OpenBCI, the neurotech company behind the eponymous open-source brain-computer interface (BCI), are making a new hardware and software platform specifically for immersive headsets.

Called Galea, the company says its new hardware is designed to attach to both AR and VR headsets, arriving with a multiple sensors designed to monitor biometric data streams in real time.

Galea is said to include a bevy of sensors, such as electroencephalogram (EEG), electrooculography (EOG) electromyography (EMG), electrodermal activity (EDA), and photoplethysmography (PPG) sensors, which are intended to measure data from the brain, eyes, heart, skin, and muscles.

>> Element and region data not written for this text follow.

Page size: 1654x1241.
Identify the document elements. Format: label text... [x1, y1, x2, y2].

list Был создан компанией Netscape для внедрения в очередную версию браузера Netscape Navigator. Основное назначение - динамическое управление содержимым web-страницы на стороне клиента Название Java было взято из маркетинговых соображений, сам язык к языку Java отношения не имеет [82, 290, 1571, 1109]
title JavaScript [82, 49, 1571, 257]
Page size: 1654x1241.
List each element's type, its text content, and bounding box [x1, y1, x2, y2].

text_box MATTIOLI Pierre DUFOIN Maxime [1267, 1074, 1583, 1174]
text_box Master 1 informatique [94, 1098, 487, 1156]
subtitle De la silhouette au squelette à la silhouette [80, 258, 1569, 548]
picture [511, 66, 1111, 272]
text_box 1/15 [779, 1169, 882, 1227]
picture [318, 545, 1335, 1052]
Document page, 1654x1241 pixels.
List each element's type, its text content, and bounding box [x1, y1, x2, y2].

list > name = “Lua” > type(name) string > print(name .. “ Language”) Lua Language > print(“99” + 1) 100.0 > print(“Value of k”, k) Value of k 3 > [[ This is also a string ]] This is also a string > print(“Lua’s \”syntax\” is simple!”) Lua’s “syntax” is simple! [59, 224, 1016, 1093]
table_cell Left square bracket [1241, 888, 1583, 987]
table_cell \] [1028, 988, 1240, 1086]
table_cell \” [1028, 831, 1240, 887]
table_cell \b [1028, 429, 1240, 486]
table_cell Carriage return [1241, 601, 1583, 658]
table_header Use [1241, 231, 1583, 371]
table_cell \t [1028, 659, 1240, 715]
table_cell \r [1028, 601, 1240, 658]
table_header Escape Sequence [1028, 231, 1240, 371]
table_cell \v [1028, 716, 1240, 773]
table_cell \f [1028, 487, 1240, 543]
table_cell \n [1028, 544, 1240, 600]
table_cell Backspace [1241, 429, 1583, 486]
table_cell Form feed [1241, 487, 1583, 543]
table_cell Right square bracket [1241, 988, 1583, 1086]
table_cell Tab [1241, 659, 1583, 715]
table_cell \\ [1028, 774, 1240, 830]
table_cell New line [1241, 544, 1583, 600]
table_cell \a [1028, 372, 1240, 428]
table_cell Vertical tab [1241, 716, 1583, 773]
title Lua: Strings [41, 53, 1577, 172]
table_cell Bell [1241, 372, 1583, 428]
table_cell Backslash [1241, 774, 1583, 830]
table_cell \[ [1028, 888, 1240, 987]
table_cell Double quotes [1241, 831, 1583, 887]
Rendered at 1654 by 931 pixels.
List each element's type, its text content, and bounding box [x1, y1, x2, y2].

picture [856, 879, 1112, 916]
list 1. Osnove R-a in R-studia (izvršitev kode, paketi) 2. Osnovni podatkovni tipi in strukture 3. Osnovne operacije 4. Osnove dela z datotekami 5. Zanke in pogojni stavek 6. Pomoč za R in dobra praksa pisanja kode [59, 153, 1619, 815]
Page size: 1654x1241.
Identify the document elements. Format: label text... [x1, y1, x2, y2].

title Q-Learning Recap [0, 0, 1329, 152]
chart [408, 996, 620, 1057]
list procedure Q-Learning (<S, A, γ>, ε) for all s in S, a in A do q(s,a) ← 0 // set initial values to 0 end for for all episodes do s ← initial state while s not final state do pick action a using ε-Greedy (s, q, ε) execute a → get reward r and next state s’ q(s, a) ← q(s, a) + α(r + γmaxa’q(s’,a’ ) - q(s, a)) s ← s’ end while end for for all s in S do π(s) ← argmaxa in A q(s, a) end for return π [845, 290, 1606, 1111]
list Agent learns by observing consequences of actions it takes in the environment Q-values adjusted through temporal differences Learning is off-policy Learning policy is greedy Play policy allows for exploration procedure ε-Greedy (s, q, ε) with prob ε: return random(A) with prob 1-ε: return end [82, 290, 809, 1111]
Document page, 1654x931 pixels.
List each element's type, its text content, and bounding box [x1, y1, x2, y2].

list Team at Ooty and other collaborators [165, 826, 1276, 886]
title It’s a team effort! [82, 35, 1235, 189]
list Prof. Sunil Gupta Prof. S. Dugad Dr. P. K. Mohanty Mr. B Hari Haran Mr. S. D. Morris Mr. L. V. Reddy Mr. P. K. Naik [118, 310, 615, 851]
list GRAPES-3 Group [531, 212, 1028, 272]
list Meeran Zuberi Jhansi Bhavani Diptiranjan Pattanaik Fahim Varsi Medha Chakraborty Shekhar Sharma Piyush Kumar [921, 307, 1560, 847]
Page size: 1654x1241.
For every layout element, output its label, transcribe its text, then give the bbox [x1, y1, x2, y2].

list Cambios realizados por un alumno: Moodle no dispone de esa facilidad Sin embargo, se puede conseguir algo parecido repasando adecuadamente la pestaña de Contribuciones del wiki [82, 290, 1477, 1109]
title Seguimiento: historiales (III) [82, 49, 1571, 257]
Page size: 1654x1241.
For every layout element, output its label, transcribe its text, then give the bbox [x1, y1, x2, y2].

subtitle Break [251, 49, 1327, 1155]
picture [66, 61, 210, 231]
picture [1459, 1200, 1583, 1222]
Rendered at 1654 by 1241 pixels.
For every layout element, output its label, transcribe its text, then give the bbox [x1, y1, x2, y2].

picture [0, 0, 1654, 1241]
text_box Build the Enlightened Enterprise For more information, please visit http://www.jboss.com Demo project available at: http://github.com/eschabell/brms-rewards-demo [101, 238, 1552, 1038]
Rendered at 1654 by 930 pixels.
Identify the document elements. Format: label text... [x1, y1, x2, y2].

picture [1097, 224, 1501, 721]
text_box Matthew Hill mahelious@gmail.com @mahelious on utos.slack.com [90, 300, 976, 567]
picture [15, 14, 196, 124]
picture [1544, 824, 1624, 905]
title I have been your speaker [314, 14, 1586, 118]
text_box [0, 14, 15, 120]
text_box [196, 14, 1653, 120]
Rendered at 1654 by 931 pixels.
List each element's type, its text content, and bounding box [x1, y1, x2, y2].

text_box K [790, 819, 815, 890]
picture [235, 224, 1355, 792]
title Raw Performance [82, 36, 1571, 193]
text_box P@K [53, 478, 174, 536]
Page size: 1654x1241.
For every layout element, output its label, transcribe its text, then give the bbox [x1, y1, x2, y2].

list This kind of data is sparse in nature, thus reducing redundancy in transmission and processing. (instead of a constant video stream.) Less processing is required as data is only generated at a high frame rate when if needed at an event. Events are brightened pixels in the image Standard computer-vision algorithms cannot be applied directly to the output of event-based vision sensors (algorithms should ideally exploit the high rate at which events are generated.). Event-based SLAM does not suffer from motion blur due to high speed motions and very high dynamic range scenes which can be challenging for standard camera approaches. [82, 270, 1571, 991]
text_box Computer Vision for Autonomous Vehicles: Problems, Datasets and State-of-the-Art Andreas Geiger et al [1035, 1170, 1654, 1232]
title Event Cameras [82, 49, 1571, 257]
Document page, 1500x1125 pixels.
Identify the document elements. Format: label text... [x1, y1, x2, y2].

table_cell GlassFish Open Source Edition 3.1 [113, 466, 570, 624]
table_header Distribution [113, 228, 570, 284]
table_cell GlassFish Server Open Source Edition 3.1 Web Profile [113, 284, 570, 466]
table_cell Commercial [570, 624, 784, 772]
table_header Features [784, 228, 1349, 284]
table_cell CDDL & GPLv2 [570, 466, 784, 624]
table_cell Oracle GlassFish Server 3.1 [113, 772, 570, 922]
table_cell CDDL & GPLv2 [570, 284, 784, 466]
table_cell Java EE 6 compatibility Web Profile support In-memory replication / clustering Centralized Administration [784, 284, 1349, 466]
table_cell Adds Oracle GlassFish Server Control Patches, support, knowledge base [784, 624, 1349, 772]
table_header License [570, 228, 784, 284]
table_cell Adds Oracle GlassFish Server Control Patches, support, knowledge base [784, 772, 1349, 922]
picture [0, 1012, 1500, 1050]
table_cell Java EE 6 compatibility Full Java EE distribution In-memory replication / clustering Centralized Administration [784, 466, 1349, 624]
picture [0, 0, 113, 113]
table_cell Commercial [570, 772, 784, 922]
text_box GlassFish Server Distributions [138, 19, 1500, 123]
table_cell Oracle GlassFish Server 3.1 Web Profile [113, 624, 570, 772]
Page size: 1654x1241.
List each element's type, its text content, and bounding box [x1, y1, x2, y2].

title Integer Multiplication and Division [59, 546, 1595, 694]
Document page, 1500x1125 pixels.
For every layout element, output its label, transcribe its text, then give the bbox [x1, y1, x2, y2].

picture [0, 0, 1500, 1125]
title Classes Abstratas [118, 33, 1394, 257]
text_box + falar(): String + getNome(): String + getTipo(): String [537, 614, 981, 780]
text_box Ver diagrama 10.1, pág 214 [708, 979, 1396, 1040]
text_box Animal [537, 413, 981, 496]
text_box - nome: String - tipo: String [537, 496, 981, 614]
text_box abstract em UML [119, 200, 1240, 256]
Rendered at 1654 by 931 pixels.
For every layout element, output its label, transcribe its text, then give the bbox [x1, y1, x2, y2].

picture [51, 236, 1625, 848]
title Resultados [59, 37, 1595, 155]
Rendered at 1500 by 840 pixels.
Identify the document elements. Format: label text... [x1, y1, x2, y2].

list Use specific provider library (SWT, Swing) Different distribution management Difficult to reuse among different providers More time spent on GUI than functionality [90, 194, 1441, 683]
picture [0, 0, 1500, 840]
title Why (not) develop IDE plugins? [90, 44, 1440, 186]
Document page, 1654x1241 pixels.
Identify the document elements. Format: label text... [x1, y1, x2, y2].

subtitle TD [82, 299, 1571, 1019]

OpenBCI hardware | Image courtesy OpenBCI

The company says Galea will allow researchers and developers to measure “human emotions and facial expressions” including happiness, anxiety, depression, attention span, and interest level—and use it to create more immersive content tailored to the individual. The idea is very similar to what we heard from Valve’s resident experimental psychologist Dr. Mike Ambinder during last year’s GDC talk on how BCI will change the nature of game design.

OpenBCI says it will provide researchers and developers early access to Galea, intended for commercial and research applications. Galea will also include SDKs to bring its stream of biometric data into “common development environments,” the company says.

“I believe that head-mounted computers integrated with human consciousness will drive the next major technology paradigm shift,” said Conor Russomanno, CEO of OpenBCI. “Galea is the realization of six years of research and development. We are providing the world with a playground for experimentation and development using multi-modal biometric data in tandem with next generation wearable displays.”

Founded on the back of a successful Kickstarter campaign in late 2013, OpenBCI creates consumer-grade biosensing systems built with open-source software and hardware. Today, the company’s hardware is used by researchers, academic labs, artists, and developers across 89 countries.